Postanowił o tym Naczelny Sąd Administracyjny, a przekonała go argumentacja pełnomocnika podatnika. Wywodził on, że z wcześniejszego orzeczenia TSUE w sprawie Enzo Di Maura (z 23 listopada 2017 r., sygn. C-246/16) wynika, iż państwa członkowskie nie mają pełnej swobody we wprowadzaniu warunków dotyczących ulgi na złe długi.
– Trybunał wyraźnie powiedział, że państwa członkowskie mogą wprowadzić tylko takie warunki, które mają na celu uwzględnienie stanu niepewności co do tego, czy brak zapłaty od nabywcy jest ostateczny i czy nie ma ryzyka oszustwa podatkowego.
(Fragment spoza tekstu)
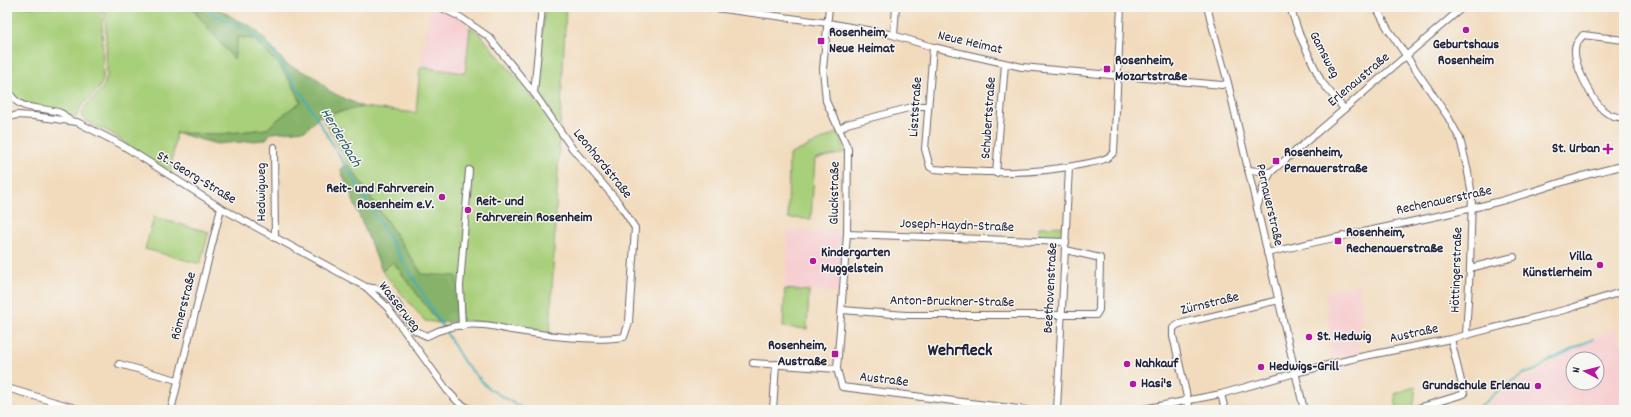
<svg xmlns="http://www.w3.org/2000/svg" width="1631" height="417" viewBox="0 0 1631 417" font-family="Dekko,sans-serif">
<rect width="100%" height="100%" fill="#f6f6f2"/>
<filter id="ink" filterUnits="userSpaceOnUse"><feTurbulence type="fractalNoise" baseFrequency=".025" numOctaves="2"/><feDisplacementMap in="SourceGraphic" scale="8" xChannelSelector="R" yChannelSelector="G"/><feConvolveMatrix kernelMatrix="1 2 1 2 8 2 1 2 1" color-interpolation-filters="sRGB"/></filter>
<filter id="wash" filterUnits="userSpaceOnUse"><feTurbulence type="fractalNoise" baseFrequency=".012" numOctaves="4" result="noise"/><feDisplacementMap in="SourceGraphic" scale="16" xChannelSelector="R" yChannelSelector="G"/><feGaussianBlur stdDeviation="0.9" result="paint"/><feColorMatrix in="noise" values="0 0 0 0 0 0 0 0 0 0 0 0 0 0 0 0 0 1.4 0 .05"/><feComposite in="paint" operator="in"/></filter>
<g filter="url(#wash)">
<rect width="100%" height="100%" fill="#f2dbbd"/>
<g fill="#f7cfd1" fill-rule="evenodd">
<path d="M 430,7 L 438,7 L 452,12 L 470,27 L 465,73 L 420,67 Z"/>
<path d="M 788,230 L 841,233 L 839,293 L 785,289 Z"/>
<path d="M 1361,284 L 1359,299 L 1362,299 L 1358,353 L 1332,358 L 1326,292 Z"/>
<path d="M 1614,329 L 1624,350 L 1624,410 L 1482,410 L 1486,405 L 1522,380 L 1530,378 L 1567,353 ZM 1573,359 L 1597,359 L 1597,383 L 1573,383 Z"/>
</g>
<g fill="#a8cf79" stroke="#65785a">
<path d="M 7,7 L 102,7 L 103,80 L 98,90 L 81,107 L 76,117 L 23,106 L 13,98 L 7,72 Z"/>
<path d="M 105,7 L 191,7 L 233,58 L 238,37 L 253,39 L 280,66 L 295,89 L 301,102 L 289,110 L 267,129 L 221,134 L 176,133 L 170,175 L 111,133 C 103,128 88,125 82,117 C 81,106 95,99 100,91 C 104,87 105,82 107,76 Z"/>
<path d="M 545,7 L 566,7 L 550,332 L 486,322 L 462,321 L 422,274 L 349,165 L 321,115 L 363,107 L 416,113 L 420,67 L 465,73 L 470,27 L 480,34 L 536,101 Z"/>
<path d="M 836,133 L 839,133 L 845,153 L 815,159 L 811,219 L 788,218 L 789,155 Z"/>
<path d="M 154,217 L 209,232 L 200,264 L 145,249 Z"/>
<path d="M 1065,226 L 1063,239 L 1039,238 L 1039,227 Z"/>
<path d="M 393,261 L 439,323 L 425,321 L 382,271 Z"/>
<path d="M 785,289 L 809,291 L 807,329 L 783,327 Z"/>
<path d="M 1416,386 L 1413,410 L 1397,410 L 1395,394 Z"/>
</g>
<g fill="#86b269" stroke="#546a52">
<path d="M 191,7 L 216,7 L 235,19 L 251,26 L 260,34 L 286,64 L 315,77 L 331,92 L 363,107 L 321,115 L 306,130 L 271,133 L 265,140 L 217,144 L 176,133 L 221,134 L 267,129 L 289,110 L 301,102 L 295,89 L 280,66 L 253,39 L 238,37 L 234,59 Z"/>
<path d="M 349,165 L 422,274 L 456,276 L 462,321 L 439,323 L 393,262 L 382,271 L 341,171 L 343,166 Z"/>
</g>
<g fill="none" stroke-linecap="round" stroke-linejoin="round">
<g stroke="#3daeb7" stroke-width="2">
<path d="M 208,7 L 215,15 L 251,32 L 277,56 L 315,115 L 464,362 L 488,388 L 525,410"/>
<path d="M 1478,409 L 1499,390 L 1524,374 L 1536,370 L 1550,360 L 1593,339"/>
</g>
</g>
</g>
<g filter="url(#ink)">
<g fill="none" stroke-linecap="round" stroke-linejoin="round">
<defs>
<g id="minor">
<path d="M 708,7 L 828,23 L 889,34 L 933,47 L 1022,67 L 1222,85 L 1228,83"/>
<path d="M 829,7 L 823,69 L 826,101 L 848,149 L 847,234 L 837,369 L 842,387 L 1026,410"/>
<path d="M 1207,7 L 1228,83 L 1304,410"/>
<path d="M 1290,7 L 1300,36 L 1321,81 L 1344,109"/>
<path d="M 1376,7 L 1388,29 L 1448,117 L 1460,139 L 1467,167 L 1472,195 L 1470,268 L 1466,335"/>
<path d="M 894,35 L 896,7"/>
<path d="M 1624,40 L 1583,35 C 1581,38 1577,42 1576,45 C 1570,60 1593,101 1604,111 C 1610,116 1616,117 1624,118"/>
<path d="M 933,47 L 925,149 L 930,167 L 934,169 C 986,173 1032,175 1084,164 C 1094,162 1107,161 1114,152 L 1121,7"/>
<path d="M 7,88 C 18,114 39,105 61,113 C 64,114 67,118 70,121"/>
<path d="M 534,93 L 542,7"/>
<path d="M 7,118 L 17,115 L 34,116 L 77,122 L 122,145 L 221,208 L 366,287 L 387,307 L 447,390 L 458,402 L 471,410"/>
<path d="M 840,129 L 847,124 L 916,106 L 927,106"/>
<path d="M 274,147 L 275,238"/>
<path d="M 1248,170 L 1271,172"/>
<path d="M 996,173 L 1005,64"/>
<path d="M 1257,208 L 1264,185 L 1271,172 L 1463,7"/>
<path d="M 847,234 L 1066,242"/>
<path d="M 1267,253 C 1342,235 1418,222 1493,203 C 1537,192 1579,174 1624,166"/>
<path d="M 1470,268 L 1514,257"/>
<path d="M 366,287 L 379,289 L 395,301 L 416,331 L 427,336 C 444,327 464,323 483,325 C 493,325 502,329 511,330 C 544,335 591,342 624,337 L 629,322 L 635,228 L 619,203 L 572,148 L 534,93 L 489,37 L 460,17 L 440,7"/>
<path d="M 842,310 L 906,315 L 1096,315 L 1099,310 L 1100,258 L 1066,250"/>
<path d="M 462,326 L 460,286 L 469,170"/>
<path d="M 753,363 L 837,369"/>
<path d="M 119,364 L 177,380"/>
<path d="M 7,388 L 82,410"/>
<path d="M 1221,394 L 1225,410"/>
<path d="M 1418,408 L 1464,394 L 1451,339"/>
<path d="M 171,410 L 221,208"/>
<path d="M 773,410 L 776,364"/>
<path d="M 1057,410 L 1069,167"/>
<path d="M 1138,410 L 1221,394 L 1295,373 L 1360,357 L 1451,339 L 1568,309 L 1624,291"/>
<path d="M 1190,410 L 1173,336 L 1173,328 L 1179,324 L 1279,300"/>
</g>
</defs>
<use href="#minor" stroke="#6b6368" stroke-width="8"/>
<use href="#minor" stroke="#fff" stroke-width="6"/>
</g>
</g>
<g fill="#b5179e" stroke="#f6f6f2" stroke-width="1.5">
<circle cx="1466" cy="30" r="4"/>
<rect x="817" y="37" width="8" height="8" rx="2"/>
<rect x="1103" y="65" width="8" height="8" rx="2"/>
<path d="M1606 143h4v4h4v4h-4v4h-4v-4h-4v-4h4z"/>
<rect x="1272" y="157" width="8" height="8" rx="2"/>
<circle cx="442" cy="197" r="4"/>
<circle cx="468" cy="210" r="4"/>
<rect x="1334" y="237" width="8" height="8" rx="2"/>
<circle cx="813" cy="261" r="4"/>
<circle cx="1600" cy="265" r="4"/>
<circle cx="1309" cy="337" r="4"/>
<rect x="831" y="350" width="8" height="8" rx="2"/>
<circle cx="1127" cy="364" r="4"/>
<circle cx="1261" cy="367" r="4"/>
<circle cx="1133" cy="384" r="4"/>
<circle cx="1538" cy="386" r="4"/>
</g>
<g text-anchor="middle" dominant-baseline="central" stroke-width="3" stroke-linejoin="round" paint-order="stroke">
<g font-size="14" font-weight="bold" fill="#22223b" stroke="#f6f6f2" text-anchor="start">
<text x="829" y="33">Rosenheim,<tspan x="829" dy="16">Neue Heimat</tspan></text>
<text x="1466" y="45" text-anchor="middle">Geburtshaus<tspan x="1466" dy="16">Rosenheim</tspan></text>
<text x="1115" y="61">Rosenheim,<tspan x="1115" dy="16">Mozartstraße</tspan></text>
<text x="1600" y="149" text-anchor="end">St. Urban</text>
<text x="1284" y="153">Rosenheim,<tspan x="1284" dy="16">Pernauerstraße</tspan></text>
<text x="434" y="189" text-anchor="end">Reit- und Fahrverein<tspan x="434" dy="16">Rosenheim e.V.</tspan></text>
<text x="476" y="202">Reit- und<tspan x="476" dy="16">Fahrverein Rosenheim</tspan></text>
<text x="1346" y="233">Rosenheim,<tspan x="1346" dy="16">Rechenauerstraße</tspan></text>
<text x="821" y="253">Kindergarten<tspan x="821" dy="16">Muggelstein</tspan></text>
<text x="1592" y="257" text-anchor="end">Villa<tspan x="1592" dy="16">Künstlerheim</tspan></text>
<text x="1317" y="337">St. Hedwig</text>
<text x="827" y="346" text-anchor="end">Rosenheim,<tspan x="827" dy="16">Austraße</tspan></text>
<text x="1135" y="364">Nahkauf</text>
<text x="1269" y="367">Hedwigs-Grill</text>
<text x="1141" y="384">Hasi's</text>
<text x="1530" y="386" text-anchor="end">Grundschule Erlenau</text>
</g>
<g font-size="14" fill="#22223b" stroke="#f6f6f2">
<text transform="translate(970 43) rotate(13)">Neue Heimat</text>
<text transform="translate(1324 55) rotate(63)">Gamsweg</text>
<text transform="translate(1359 80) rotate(-40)">Erlenaustraße</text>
<text transform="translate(916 107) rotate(-86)">Lisztstraße</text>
<text transform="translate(989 118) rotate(-86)">Schubertstraße</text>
<text transform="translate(602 164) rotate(51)">Leonhardstraße</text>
<text transform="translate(196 178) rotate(31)">St.-Georg-Straße</text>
<text transform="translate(262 192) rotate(-90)">Hedwigweg</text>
<text transform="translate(835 193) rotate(-89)">Gluckstraße</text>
<text transform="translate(1444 201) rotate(-12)">Rechenauerstraße</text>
<text transform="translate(1269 205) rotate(77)">Pernauerstraße</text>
<text transform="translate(957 226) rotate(2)">Joseph-Haydn-Straße</text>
<text transform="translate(1457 270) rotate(-88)">Höttingerstraße</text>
<text transform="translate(1051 288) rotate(-87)">Beethovenstraße</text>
<text transform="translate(952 302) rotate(1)">Anton-Bruckner-Straße</text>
<text transform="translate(1210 304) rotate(-14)">Zürnstraße</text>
<text transform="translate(184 306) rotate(-76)">Römerstraße</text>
<text transform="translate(399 307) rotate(52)">Wasserweg</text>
<text transform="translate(1414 334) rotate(-12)">Austraße</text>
<text transform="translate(884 380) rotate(7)">Austraße</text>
</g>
<g font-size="15" font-style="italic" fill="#2d5a6d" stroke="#f6f6f2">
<text transform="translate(340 138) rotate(59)">Herderbach</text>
</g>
<g font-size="18" font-weight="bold" fill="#22223b" stroke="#f6f6f2">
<text x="960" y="351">Wehrfleck</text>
</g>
</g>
<rect width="1631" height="417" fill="none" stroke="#f6f6f2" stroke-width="24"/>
<g transform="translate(1585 371) rotate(277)"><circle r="19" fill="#f6f6f2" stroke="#a1a1a9"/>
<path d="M0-3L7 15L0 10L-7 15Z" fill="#b5179e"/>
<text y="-6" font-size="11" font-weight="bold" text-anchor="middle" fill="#22223b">N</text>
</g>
</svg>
Wszelkie inne ograniczenia są sprzeczne z zasadą neutralności VAT – przekonywał na rozprawie przez NSA dr Adam Bartosiewicz z kancelarii doradztwa podatkowego EOL.
Podkreślał, że to nie przedsiębiorstwa, ale państwo ponosi ryzyko niezapłaconego VAT. Jeśli przedsiębiorca (inkasent) nie może go pobrać, to państwo nie może go dostać.
Ulga na złe długi polega na tym, że wierzyciel, który wykonał usługę lub dostarczył towar i nie otrzymał zapłaty, może po upływie 150 dni (od 2019 r. okres ten zostanie skrócony do 90 dni – Dz.U. z 2018 r. poz. 2244) od wystawienia faktury skorygować podstawę opodatkowania VAT oraz podatek należny. Musi jednak spełnić wiele warunków:
  • na moment sprzedaży towarów bądź usług nabywca musi być czynnym podatnikiem VAT, nie być w trakcie postępowania restrukturyzacyjnego, upadłościowego lub likwidacji;
  • na dzień poprzedzający datę złożenia deklaracji uwzględniającej ulgę wierzyciel i dłużnik muszą być czynnymi podatnikami VAT, dłużnik nie może być w trakcie postępowania restrukturyzacyjnego, upadłościowego lub likwidacji;
  • nie mogą upłynąć 2 lata od końca roku, w którym wystawiono fakturę;
  • wierzytelność nie mogła być zbyta.
NSA spytał unijny trybunał, czy Polska mogła uzależnić prawo do ulgi od statusu podatkowego dłużnika i wierzyciela, czyli odmówić ulgi przez wzgląd na brak rejestracji lub wykreślenie z rejestru czynnych podatników VAT, postępowanie restrukturyzacyjne, upadłościowe lub likwidację.
Co się zmieni w uldze na złe długi / Dziennik Gazeta Prawna
– Zakres pytań jest istotny, jeśli weźmie się pod uwagę rosnącą liczbę niepłaconych w terminie faktur i wzrost liczby postępowań restrukturyzacyjnych – uważa Daniel Więckowski, doradca podatkowy w ATA TAX.
Podkreśla, że odpowiedź trybunału będzie ważna również dla firm świadczących usługi masowe dla ludności. – W ich przypadku status odbiorcy-konsumenta eliminował do tej pory możliwość skorzystania z ulgi na złe długi – podkreśla Więckowski.
Dodaje, że poza zakresem pytań pozostał warunek czasowy (2 lata) i warunek braku zbycia wierzytelności. Jego zdaniem, one również są niezgodne z dyrektywą o VAT.
Co będzie, jeśli Trybunał Sprawiedliwości Unii Europejskiej uzna polskie przepisy za niezgodne z unijnym wzorcem?
– Przede wszystkim wierzyciele mogliby złożyć korekty deklaracji VAT-7 za okres, w którym upływał 150. dzień od daty upływu terminu płatności, bez względu na to, czy ich dłużnik jest zarejestrowanym podatnikiem VAT, czy jest w postępowaniu upadłościowym bądź w likwidacji – tłumaczy Daniel Więckowski.
Taka możliwość będzie przysługiwała również tym, którzy zdążyli już przegrać sprawy w sądach administracyjnych, jeśli tylko doprowadzą do wznowienia postępowań.